Wenn du noch mal an den Anfang des Moduls zurückschaust, wurde beschrieben, dass nachhaltige Transformation komplex ist. Modelle und Analogien wie Donut und planetaren Grenzen verdeutlichen und erklären anschaulich. Wir sehen daran, wie ernst und schwer und gravierend der Klimanotstand unser alltägliches Leben bedroht.

Und angesichts dieses überwältigenden Szenarios, das viel größer ist als du, lernst du dann vom Intention Behaviour Gap und dass es auch auf dein Verhalten ankommt. Echt? Du druckst doppelseitig und am besten gar nicht mehr und rettest damit die Welt?

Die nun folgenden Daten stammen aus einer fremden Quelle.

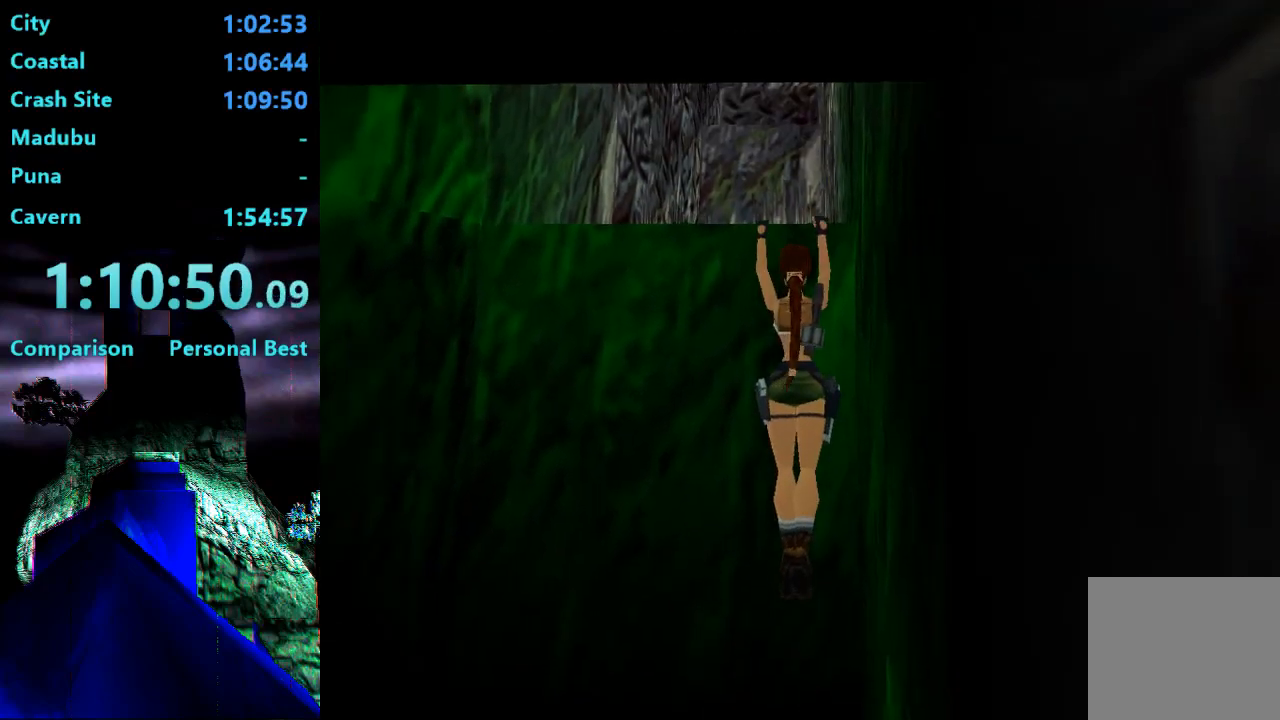
{"buttons": ["CROSS", "DPAD_UP"], "right_stick": "center", "events": [[50, "DPAD_RIGHT", "down"], [483, "DPAD_RIGHT", "up"], [483, "DPAD_UP", "down"]]}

In der Wissenschaft wird tatsächlich kritisch diskutiert, inwieweit nachhaltiges Verhalten individualisierbar ist.

Menschen ändern meist erst unter akutem Druck oder Gefahr ihr Verhalten. Das bedeutet in der Folge, das es von ihrem individuellen Gefühl der Dringlichkeit abhängt, ob sie ihr Handeln anpassen oder ändern. Der Klimawandel wird bspw. oft eher als schleichende Bedrohung, denn als akute Gefahr eingeschätzt. (Scherenberg, 2025). Dementsprechend handeln die Menschen nicht, weil sie die Dringlichkeit nicht wahrnehmen. 

SDG 12: Nachhaltiger Konsum

Insbesondere im nachhaltigen Konsum (SDG 12) wird oft der individuelle Faktor betont. Mit ihrer Produktwahl treffen Konsument*innen ja auch eine Entscheidung über Nachfrage und beeinflussen darüber den gesamten Produktion-, Liefer/Transport und Entsorgungsprozess von Waren.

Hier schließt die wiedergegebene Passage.